Transcribed page contents:
=====
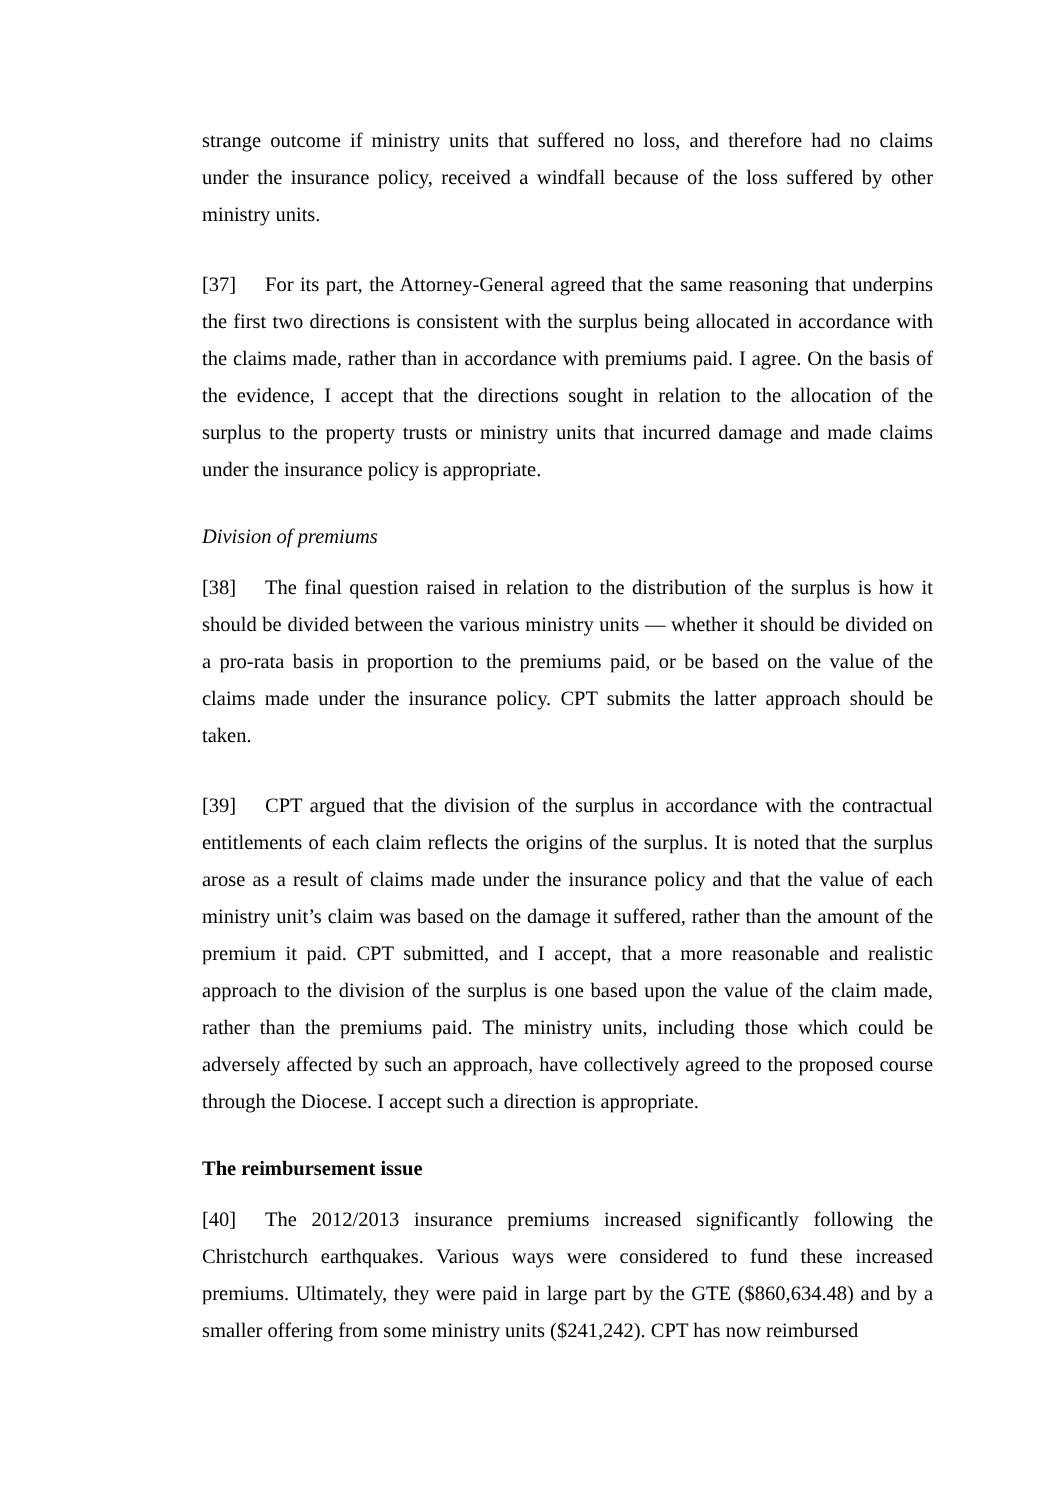strange outcome if ministry units that suffered no loss, and therefore had no claims under the insurance policy, received a windfall because of the loss suffered by other ministry units.
[37] For its part, the Attorney-General agreed that the same reasoning that underpins the first two directions is consistent with the surplus being allocated in accordance with the claims made, rather than in accordance with premiums paid. I agree. On the basis of the evidence, I accept that the directions sought in relation to the allocation of the surplus to the property trusts or ministry units that incurred damage and made claims under the insurance policy is appropriate.
Division of premiums
[38] The final question raised in relation to the distribution of the surplus is how it should be divided between the various ministry units — whether it should be divided on a pro-rata basis in proportion to the premiums paid, or be based on the value of the claims made under the insurance policy. CPT submits the latter approach should be taken.
[39] CPT argued that the division of the surplus in accordance with the contractual entitlements of each claim reflects the origins of the surplus. It is noted that the surplus arose as a result of claims made under the insurance policy and that the value of each ministry unit’s claim was based on the damage it suffered, rather than the amount of the premium it paid. CPT submitted, and I accept, that a more reasonable and realistic approach to the division of the surplus is one based upon the value of the claim made, rather than the premiums paid. The ministry units, including those which could be adversely affected by such an approach, have collectively agreed to the proposed course through the Diocese. I accept such a direction is appropriate.
The reimbursement issue
[40] The 2012/2013 insurance premiums increased significantly following the Christchurch earthquakes. Various ways were considered to fund these increased premiums. Ultimately, they were paid in large part by the GTE ($860,634.48) and by a smaller offering from some ministry units ($241,242). CPT has now reimbursed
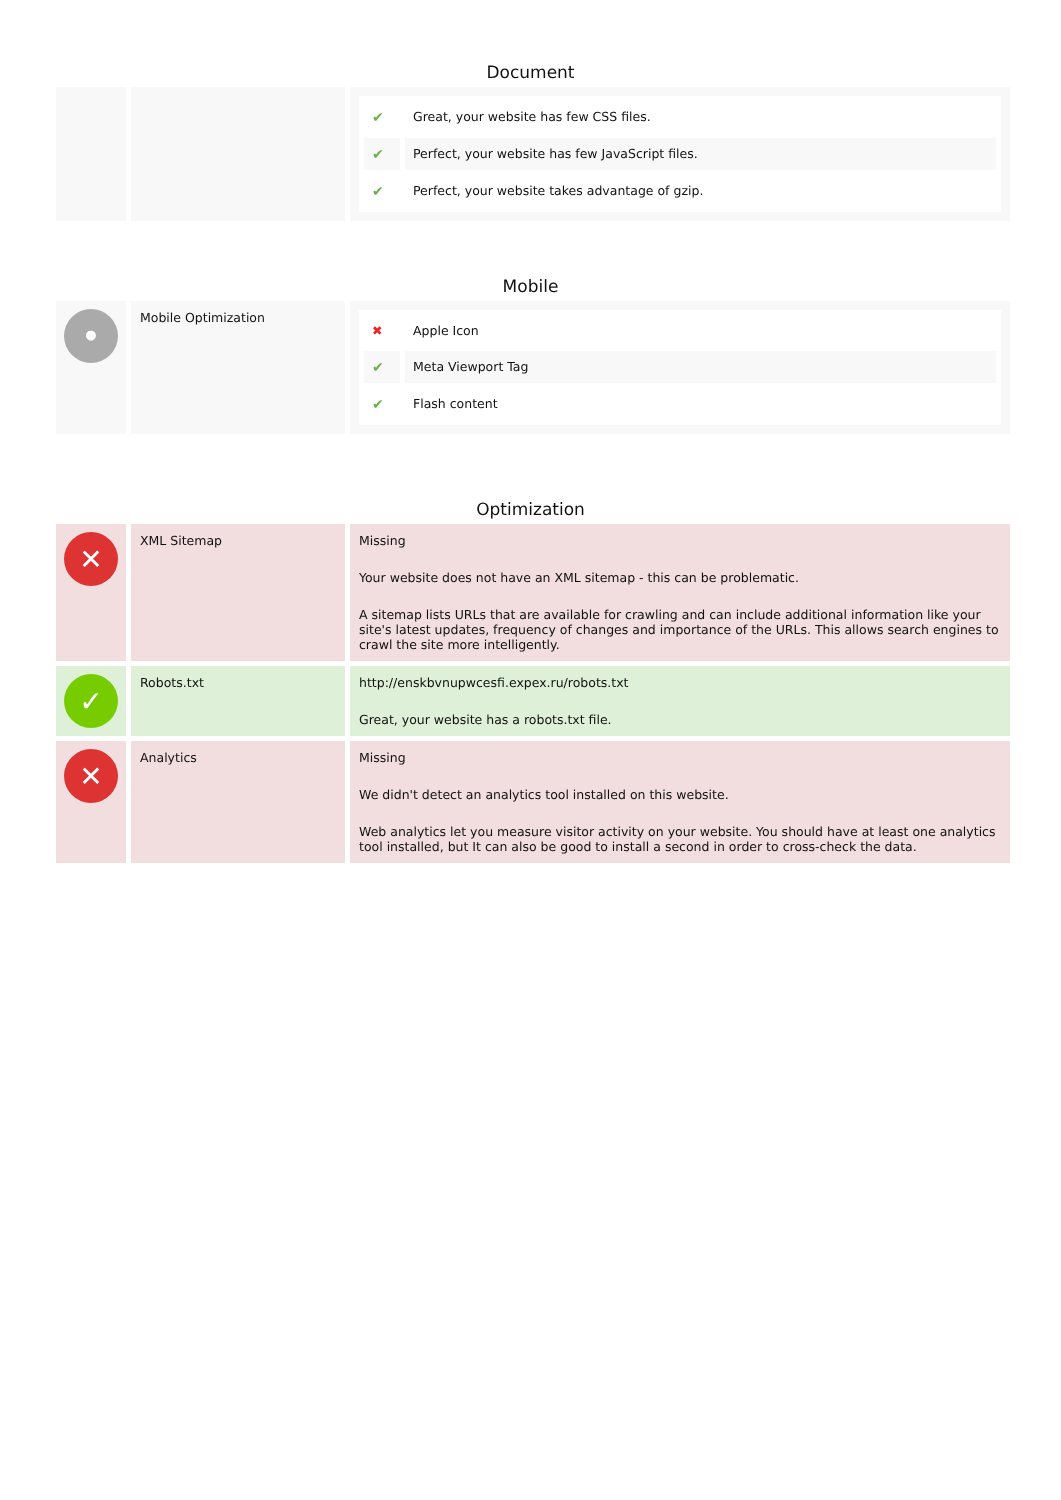Document
| | | / ✔ / Great, your website has few CSS files. / / ✔ / Perfect, your website has few JavaScript files. / / ✔ / Perfect, your website takes advantage of gzip. / |
Mobile
| • | Mobile Optimization | / ✖ / Apple Icon / / ✔ / Meta Viewport Tag / / ✔ / Flash content / |
Optimization
| ✕ | XML Sitemap | Missing Your website does not have an XML sitemap - this can be problematic. A sitemap lists URLs that are available for crawling and can include additional information like your site's latest updates, frequency of changes and importance of the URLs. This allows search engines to crawl the site more intelligently. |
| ✓ | Robots.txt | http://enskbvnupwcesfi.expex.ru/robots.txt Great, your website has a robots.txt file. |
| ✕ | Analytics | Missing We didn't detect an analytics tool installed on this website. Web analytics let you measure visitor activity on your website. You should have at least one analytics tool installed, but It can also be good to install a second in order to cross-check the data. |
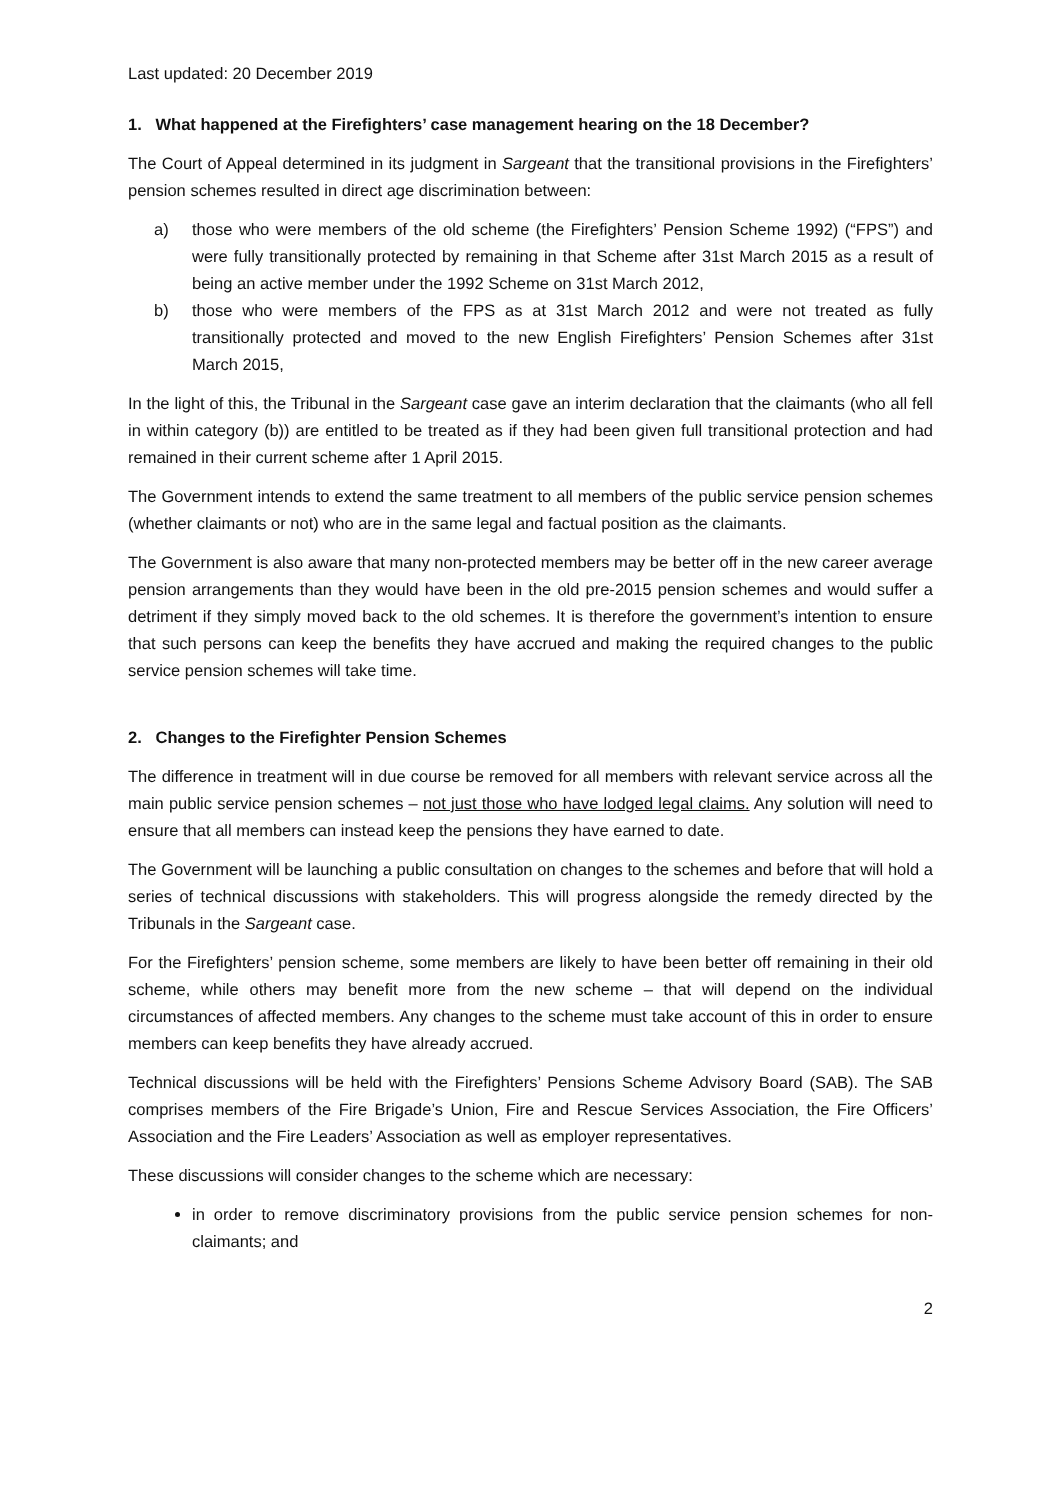Last updated: 20 December 2019
1. What happened at the Firefighters’ case management hearing on the 18 December?
The Court of Appeal determined in its judgment in Sargeant that the transitional provisions in the Firefighters’ pension schemes resulted in direct age discrimination between:
a) those who were members of the old scheme (the Firefighters’ Pension Scheme 1992) (“FPS”) and were fully transitionally protected by remaining in that Scheme after 31st March 2015 as a result of being an active member under the 1992 Scheme on 31st March 2012,
b) those who were members of the FPS as at 31st March 2012 and were not treated as fully transitionally protected and moved to the new English Firefighters’ Pension Schemes after 31st March 2015,
In the light of this, the Tribunal in the Sargeant case gave an interim declaration that the claimants (who all fell in within category (b)) are entitled to be treated as if they had been given full transitional protection and had remained in their current scheme after 1 April 2015.
The Government intends to extend the same treatment to all members of the public service pension schemes (whether claimants or not) who are in the same legal and factual position as the claimants.
The Government is also aware that many non-protected members may be better off in the new career average pension arrangements than they would have been in the old pre-2015 pension schemes and would suffer a detriment if they simply moved back to the old schemes. It is therefore the government’s intention to ensure that such persons can keep the benefits they have accrued and making the required changes to the public service pension schemes will take time.
2. Changes to the Firefighter Pension Schemes
The difference in treatment will in due course be removed for all members with relevant service across all the main public service pension schemes – not just those who have lodged legal claims. Any solution will need to ensure that all members can instead keep the pensions they have earned to date.
The Government will be launching a public consultation on changes to the schemes and before that will hold a series of technical discussions with stakeholders. This will progress alongside the remedy directed by the Tribunals in the Sargeant case.
For the Firefighters’ pension scheme, some members are likely to have been better off remaining in their old scheme, while others may benefit more from the new scheme – that will depend on the individual circumstances of affected members. Any changes to the scheme must take account of this in order to ensure members can keep benefits they have already accrued.
Technical discussions will be held with the Firefighters’ Pensions Scheme Advisory Board (SAB). The SAB comprises members of the Fire Brigade’s Union, Fire and Rescue Services Association, the Fire Officers’ Association and the Fire Leaders’ Association as well as employer representatives.
These discussions will consider changes to the scheme which are necessary:
in order to remove discriminatory provisions from the public service pension schemes for non-claimants; and
2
=====
### Exercise details
Check each line of the records above for "Mobile", and copy those that have it.

### Written answer
Mobile
| • | Mobile Optimization | / ✖ / Apple Icon / / ✔ / Meta Viewport Tag / / ✔ / Flash content / |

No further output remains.